= Progressive beer duty =

Progressive beer duty is a beer duty system that allows smaller breweries to pay less tax on their products. The idea originates from Bavaria in Germany, where such a system has underpinned the brewing industry and helped support local production. This idea encourages competition in quality and variety and supports diversity in local economies. It also encourages consumer interest and product pride which in turn helps promote cultural links.

This concept was adopted by the European Union in 2002 using EU Directive 92/83/EEC as a derogated power so not all countries implemented the idea. The structure and its parameters provided by EU law allowed the creation of systems which suited the needs of individual states. There is, as some journalists have suggested, no "European system" as such. EU law allows for a maximum discount of 50% of beer tax on production levels up to 20 million litres with the provision for a stepped structure. Each country can choose the percentage and level/s of production. Germany, for instance, adopted the full 20 million L level which is appropriate considering the many different sizes of breweries within the country. The UK, on the other hand, limited the discount to 3 million L, creating a tightly targeted tax benefit. The interesting aspect of the UK system, designed by David Roberts of Pilgrim Brewery in Reigate, is that it not only provides a discount on beer tax, but also a limit to which individual companies can benefit, unlike the German version, where companies gain greater total monetary discounts on shrinking percentages as they grow, thus, in theory, disadvantaging smaller companies.

In 2020, the EU changed the excise duties directives and amongst other things requires each country to have an option to extend the application of lower tax rates for small producers. Council Directive 2020/1151 states that beer with an alcoholic content less than 0.5% abv. is not a beer and is not subject to excise duty in the EU.

In 2022, 30 out of 38 OECD countries apply a reduced tax rate on beer from small breweries, with a progressive increase in the tax rate according to their annual production in many cases.

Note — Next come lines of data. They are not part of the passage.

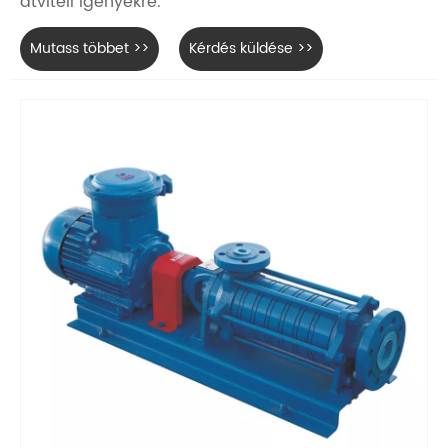
átviteli igényekre.
Mutass többet >>
Kérdés küldése >>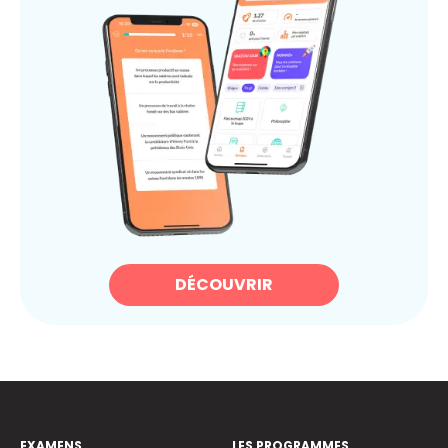
DÉCOUVRIR
EXAMENS
LES PROGRAMMES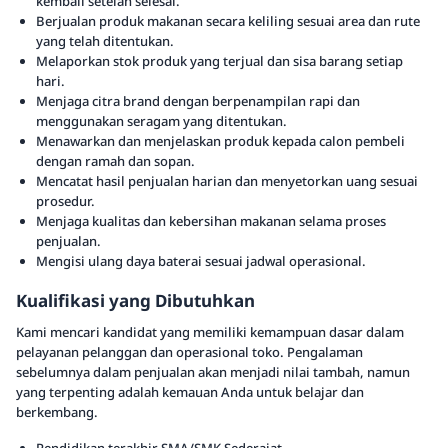
kembali setelah selesai.
Berjualan produk makanan secara keliling sesuai area dan rute
yang telah ditentukan.
Melaporkan stok produk yang terjual dan sisa barang setiap
hari.
Menjaga citra brand dengan berpenampilan rapi dan
menggunakan seragam yang ditentukan.
Menawarkan dan menjelaskan produk kepada calon pembeli
dengan ramah dan sopan.
Mencatat hasil penjualan harian dan menyetorkan uang sesuai
prosedur.
Menjaga kualitas dan kebersihan makanan selama proses
penjualan.
Mengisi ulang daya baterai sesuai jadwal operasional.
Kualifikasi yang Dibutuhkan
Kami mencari kandidat yang memiliki kemampuan dasar dalam
pelayanan pelanggan dan operasional toko. Pengalaman
sebelumnya dalam penjualan akan menjadi nilai tambah, namun
yang terpenting adalah kemauan Anda untuk belajar dan
berkembang.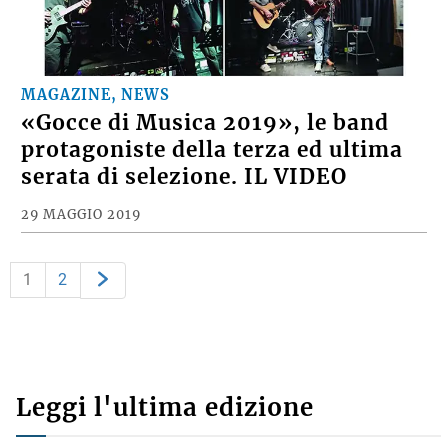
MAGAZINE, NEWS
«Gocce di Musica 2019», le band
protagoniste della terza ed ultima
serata di selezione. IL VIDEO
29 MAGGIO 2019
1
2
Leggi l'ultima edizione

== Countries applying progressive beer duty in 2022 ==

Countries vary in how they apply taxation, in Canada the tax applies to all producers but increases with increased production, up to 75,000 hl. Others link reductions with reductions in alcohol levels, such as Iceland and Spain, or the size of containers, such as Australia, rather than who the producer is.

- Austria ≤ 20,000 hl
- Belgium ≤ 200,000
- Canada ≤ 750,000
- Czech Republic ≤ 200,000
- Denmark ≤ 200,000
- Estonia ≤ 15,000
- Finland ≤ 100,000
- France ≤ 200,000
- Germany ≤ 40,000

- Greece ≤ 200,000
- Hungary ≤ 200,000
- Ireland ≤ 200,000
- Italy ≤ 60,000
- Japan ≤ 100,000
- Latvia ≤ 10,000
- Lithuania ≤ 10,000
- Luxembourg ≤ 200,000

- Netherlands ≤ 200,000
- Poland ≤ 200,000
- Portugal ≤ 200,000
- Slovakia ≤ 200,000
- Slovenia ≤ 20,000
- Switzerland ≤ 200,000
- United Kingdom ≤ 200,000
- United States ≤ 2,347,000

=== Germany ===
In 2021 a temporary tax reduction on production of beer by small breweries was approved, below 200,000 hl p.a. production is needed for a brewery to qualify.

=== United Kingdom ===
The Society of Independent Brewers (SIBA) campaigned alone, led by chairman Peter Austin, without support from any other body, for a progressive duty system to be introduced in the UK, for some 21 years. First appearing in the 2000 budget, the system adopted by Chancellor Gordon Brown in 2002 and which was designed by David Roberts of Pilgrim Brewery, who had actively campaigned for the introduction of the system for many years.

The initial 2000 proposal in the UK was subsequently increased in 2002 to 5,000 with taper relief up to 60,000 hectolitres, after a few smaller family brewers joined SIBA and help influence a policy change within the Society. The UK system has been criticised for creating a "glass ceiling" which hinders expansion, though the levels adopted mean that the duty discount represents a very small percentage of the duty paid at the highest levels. The scheme became known in the UK as "Small Brewers Relief" (SBR).

In August 2023 the SBR was changed to become the "Small Producers Relief" by incorporating other alcohol producing businesses.

=== United States of America ===
The system that was adopted in the United States, which stimulated the growth of microbreweries was different in that it was a flat discount on each barrel produced.

From 2020 the Federal tax rate was $3.50 per barrel on the first 60,000 barrels provided the brewery produced less than 2m barrels a year compared to the normal rate of $16 per barrel on the first 6m barrels and $18 thereafter.